Putting on the ‘good neighbor’ facade
I view the donation by Nestle Waters of 1,600 cases of water to Snow Shoe area families as a cheap publicity stunt to showcase what good neighbors they will be in Centre County. This cynical ploy by Nestle and its official cheerleaders contributed less than 5918 gallons ... less than one percent of the 600,000 gallons they want permitted to pipe on a daily basis from the Spring Creek watershed.
It further galls me that the problems created for the Mountaintop Regional Water Authority by Range Resources-Appalachia LLC were addressed by the Nestle Corporation. In a sense, that food and water cartel from Switzerland is subsidizing the fossil fuel industry. Range Resources should have been supplying the customers whose water supply was adversely impacted by their gas well drilling throughout the crisis all along.

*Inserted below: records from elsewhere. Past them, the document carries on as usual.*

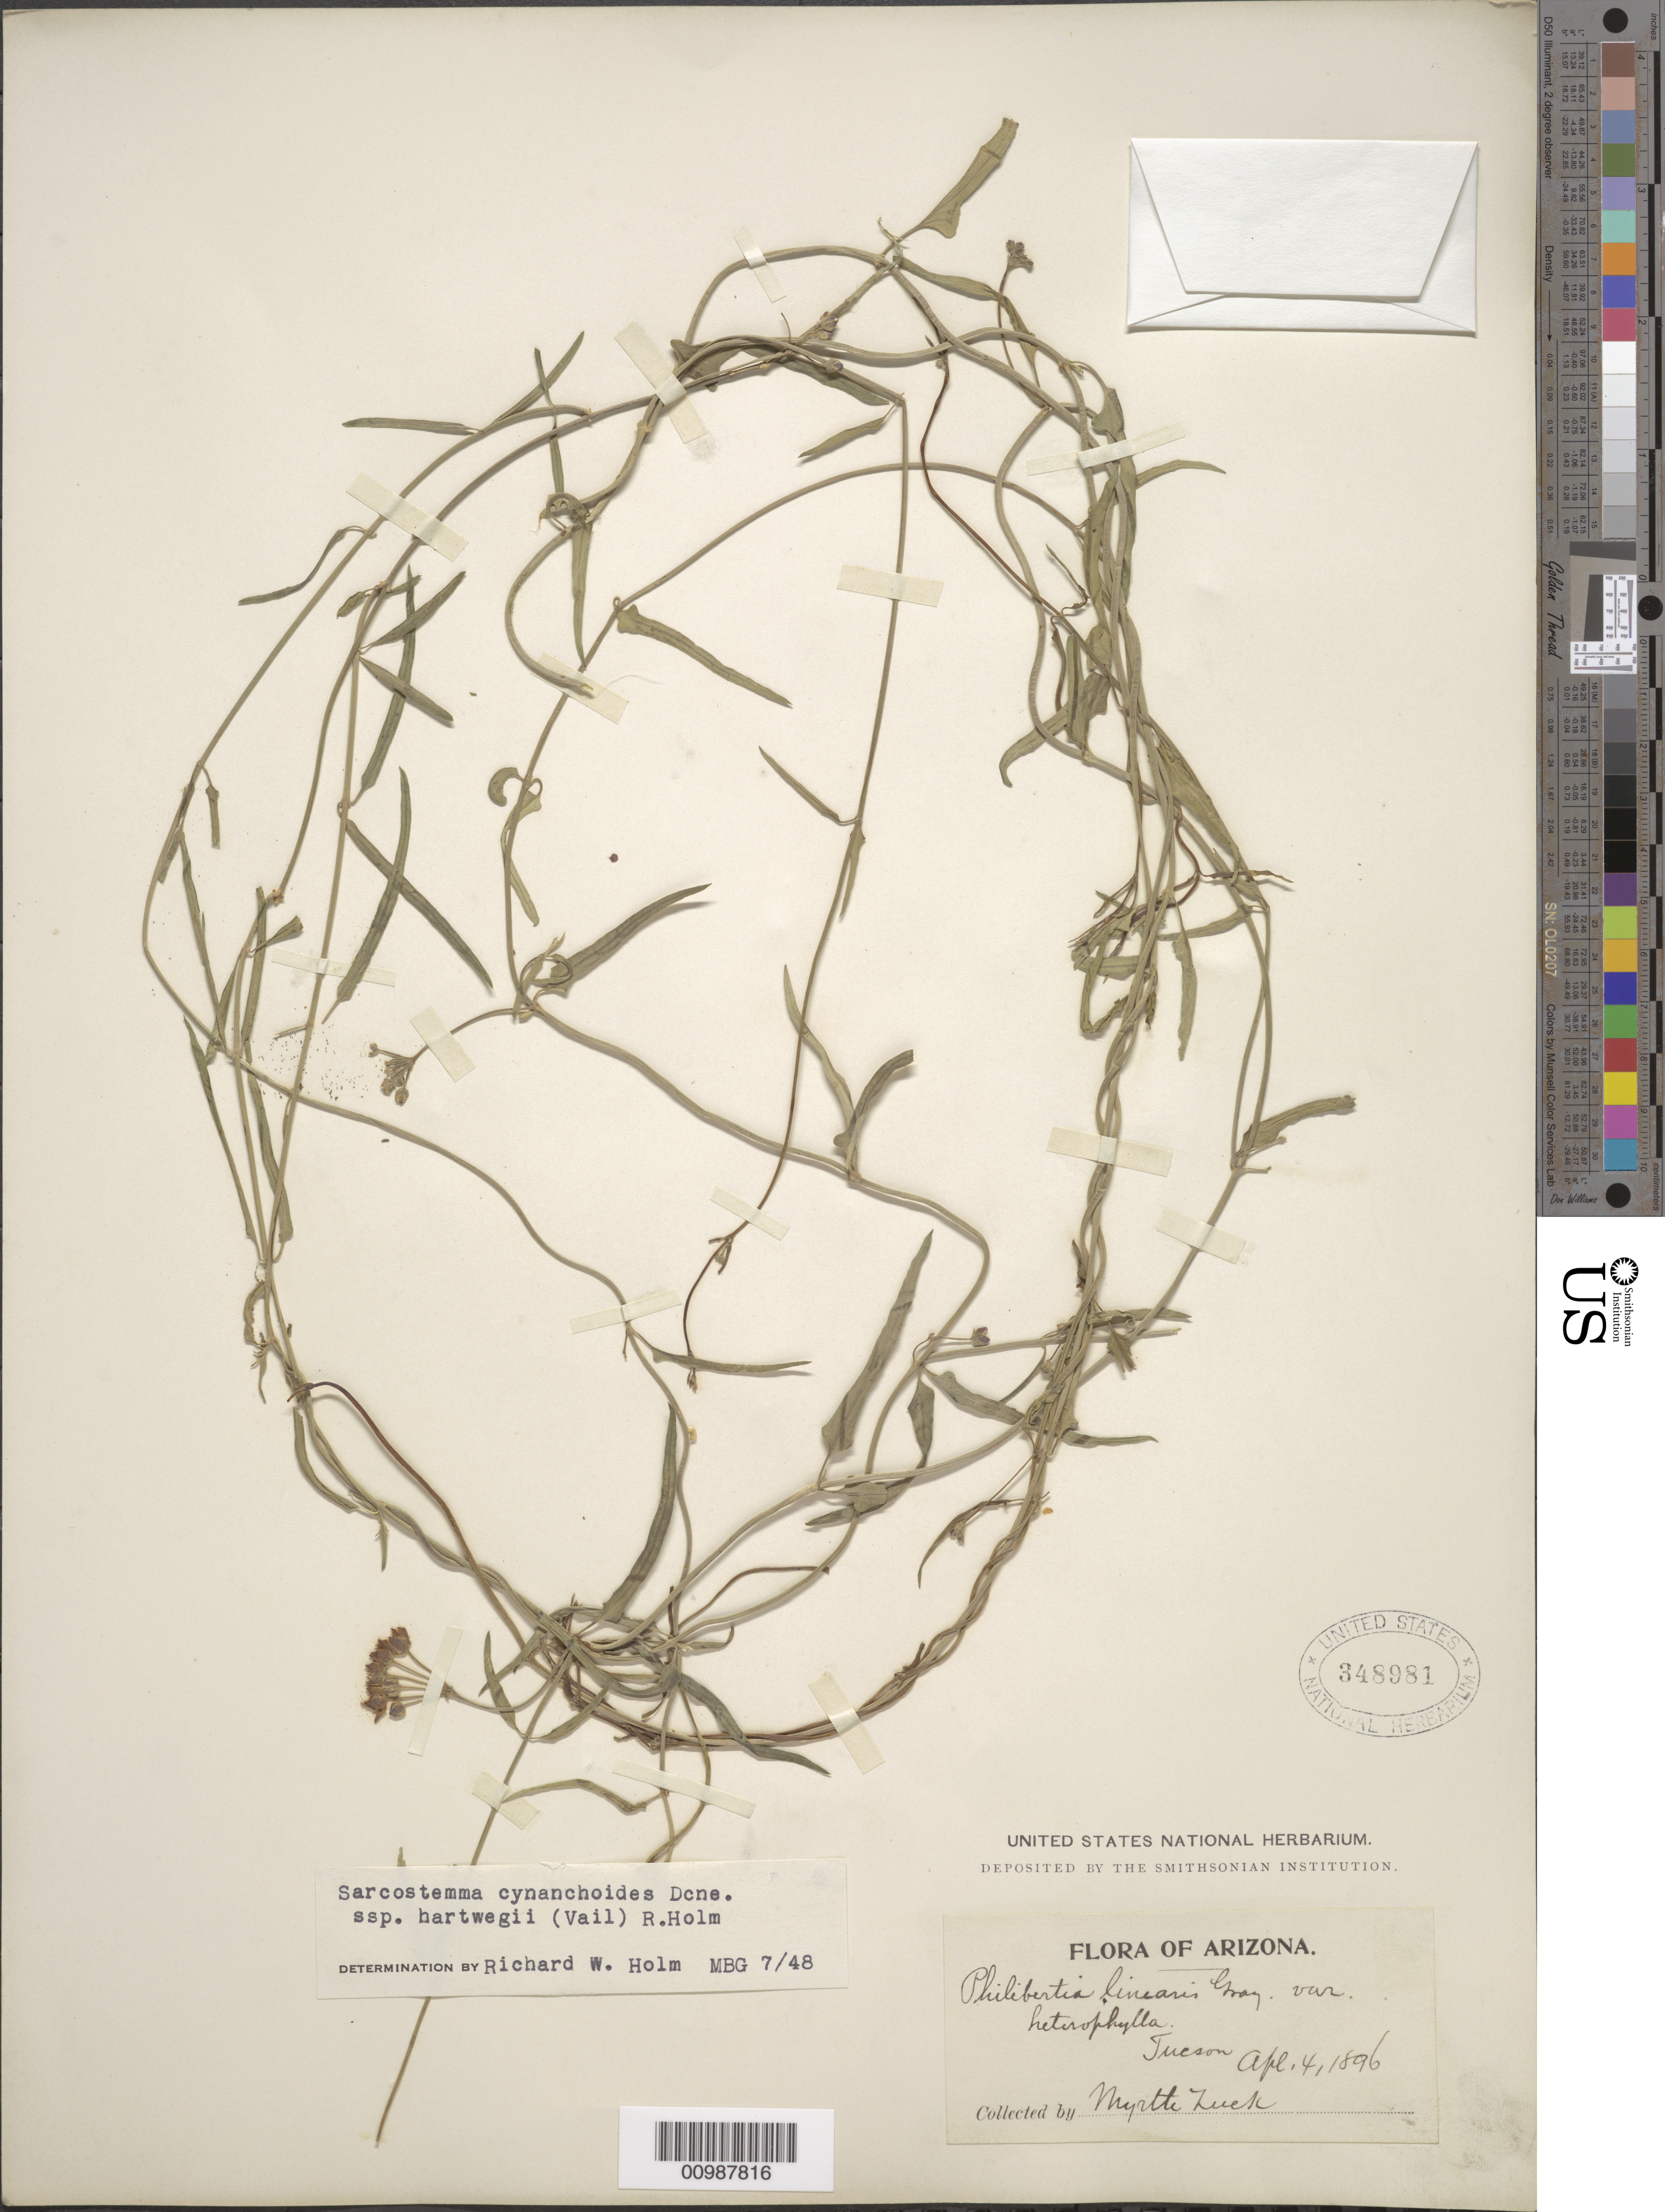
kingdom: Plantae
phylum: Tracheophyta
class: Magnoliopsida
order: Gentianales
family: Apocynaceae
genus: Sarcostemma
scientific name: Sarcostemma cynanchoides subsp. hartwegii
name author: (Vail) R.W. Holm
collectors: M. Zuck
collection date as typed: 04 Apr 1896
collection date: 1896-04-04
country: United States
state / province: Arizona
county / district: Pima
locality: Tucson.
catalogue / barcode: US 848981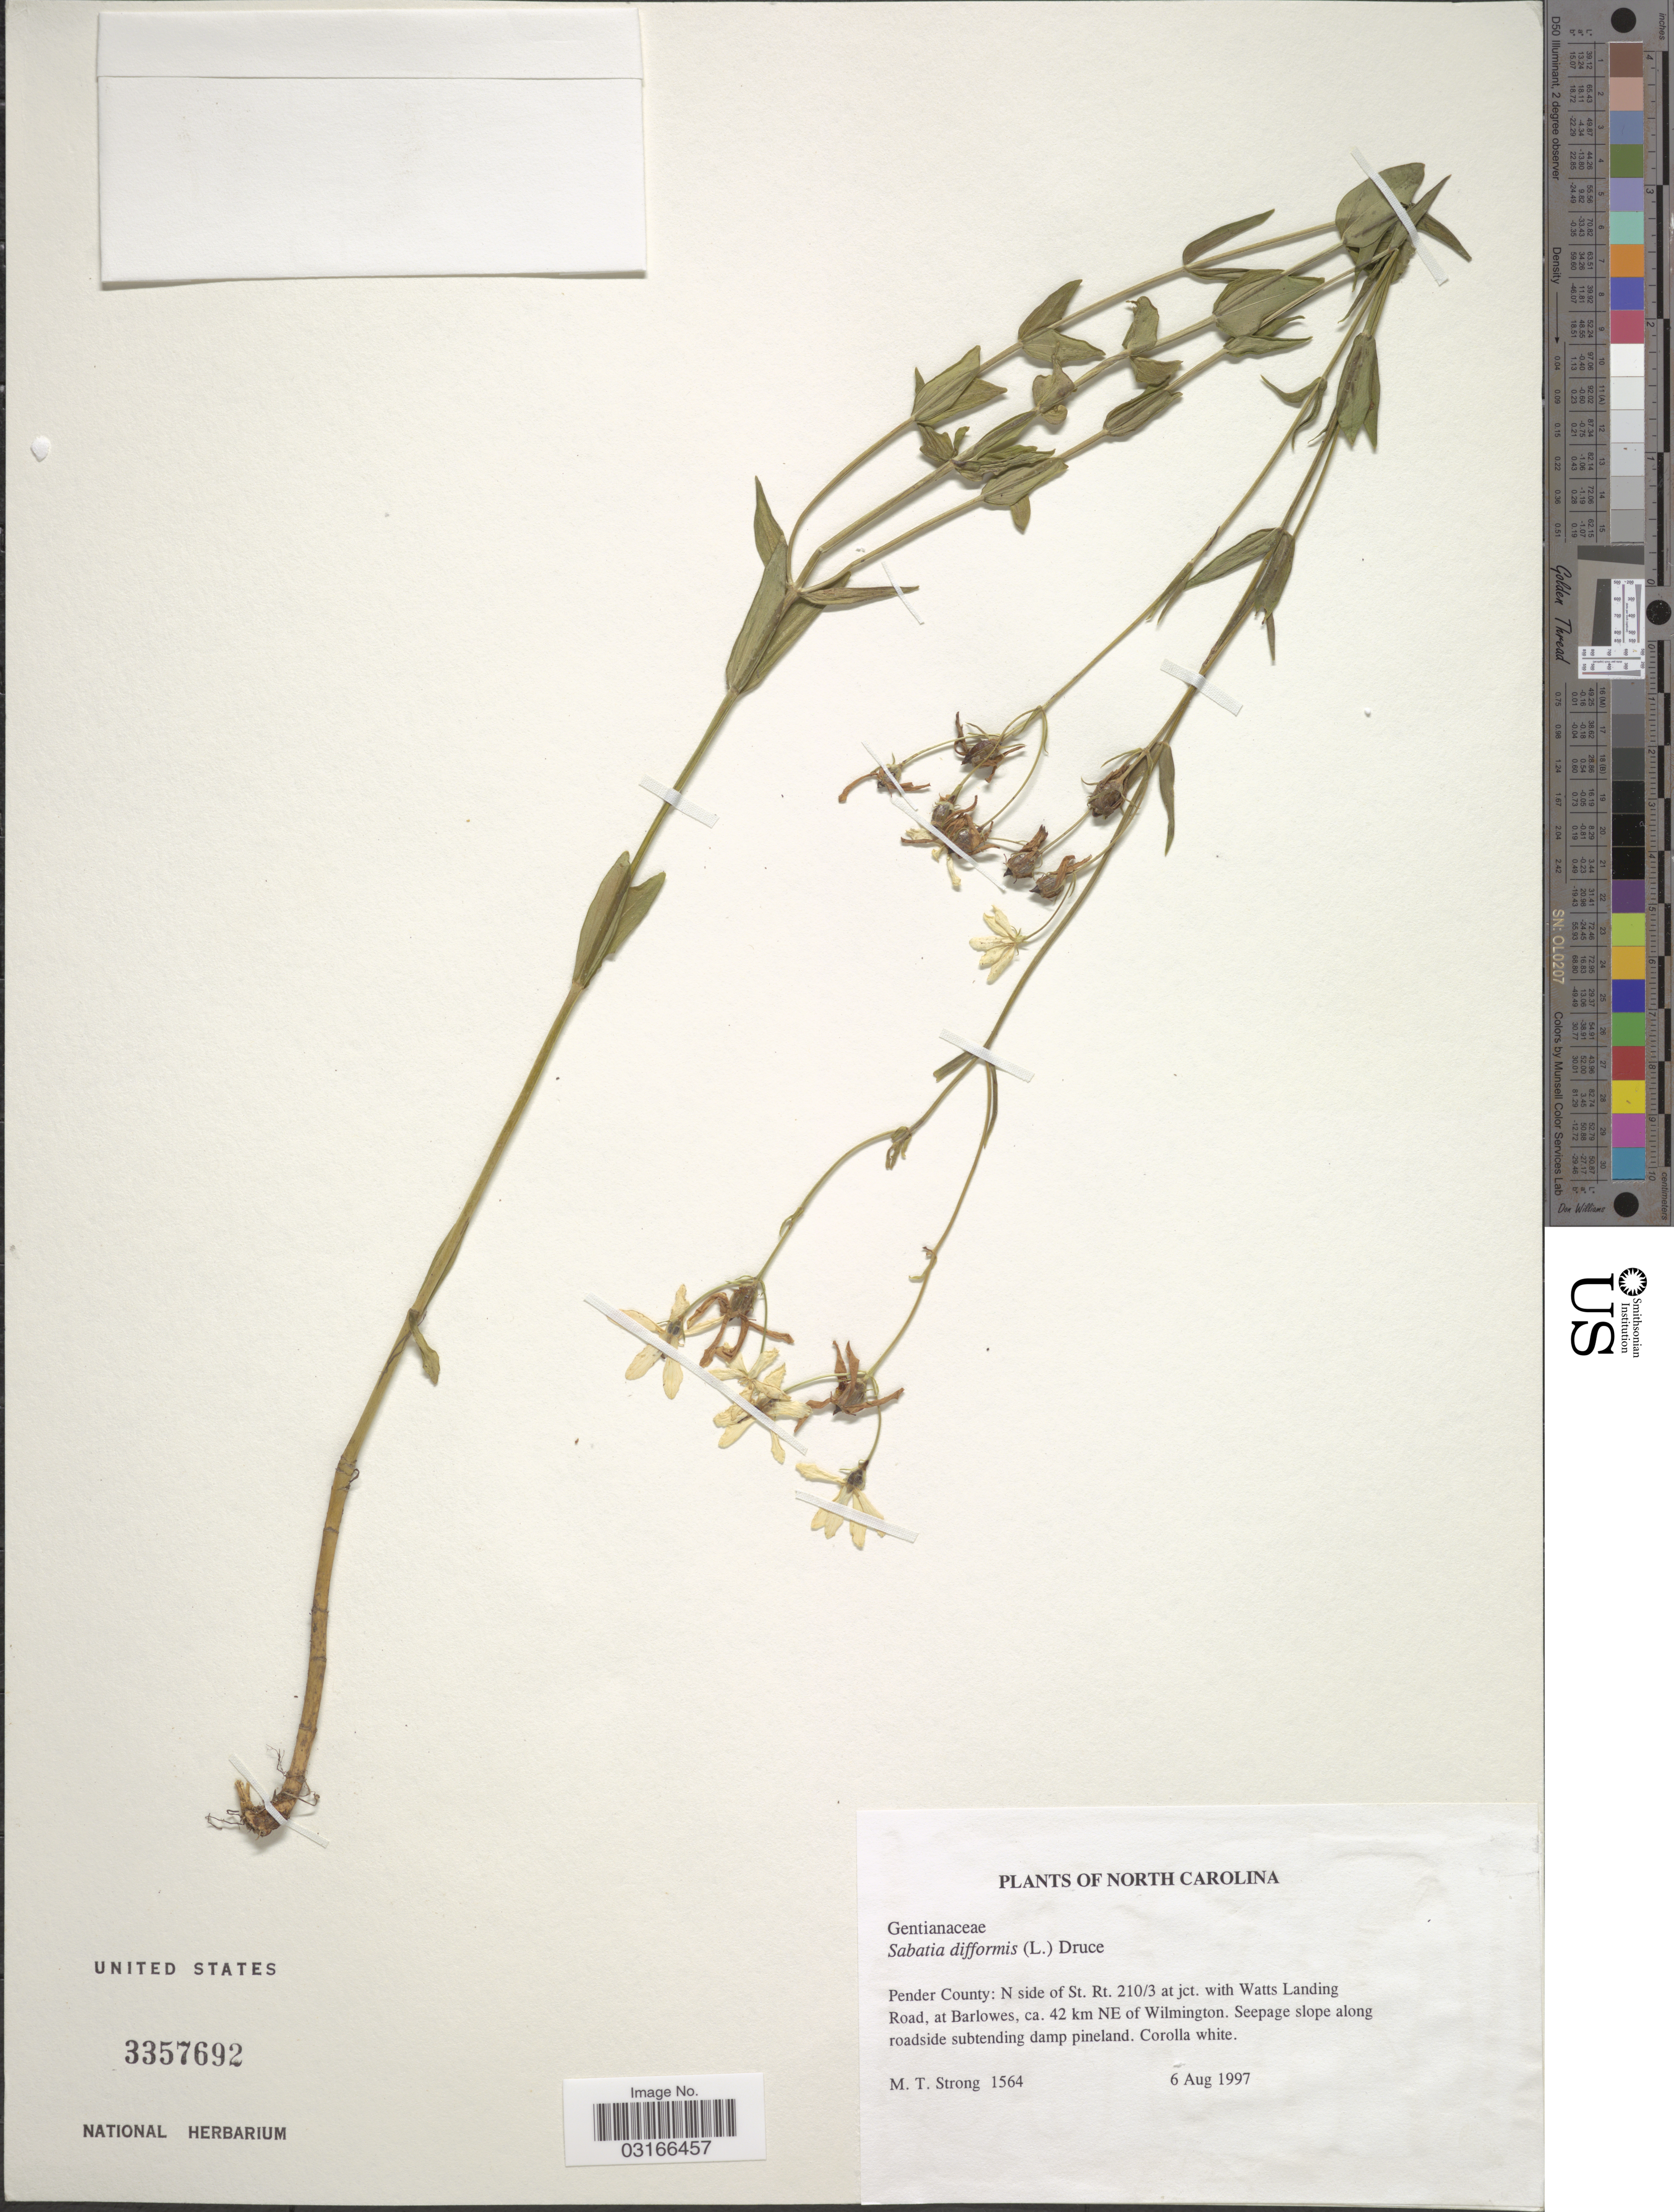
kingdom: Plantae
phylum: Tracheophyta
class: Magnoliopsida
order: Gentianales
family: Gentianaceae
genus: Sabatia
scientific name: Sabatia difformis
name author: (L.) Druce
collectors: M. T. Strong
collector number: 1564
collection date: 1997-08-06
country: United States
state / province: North Carolina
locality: Pender County: N side of St. Rt. 210/3 at jct. with Watts Landing Road, at Barlowes, ca. 42 km NE of Wilmington.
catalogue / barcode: US 3357692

Trucking bountiful water using a nonrenewable resource (oil) that will be further depleted by packaging the retail product in plastic bottles continues the energetic insanity. Plastic bottle production in the USA uses 1.5 million barrels of oil yearly ... enough to fuel 100,000 cars annually. Plastic bottles are rarely recycled ... four out of five end up in landfills ... and a large proportion ends up as litter that ultimately pollutes our oceans, causing tremendous harm to marine ecosystems.
Finally, Nestle has a horrendous corporate history of human rights abuses, labor violations and environmental outrages dating back decades that readers can easily Google. This pattern indicates they are selling us a bill of goods, not good neighbors.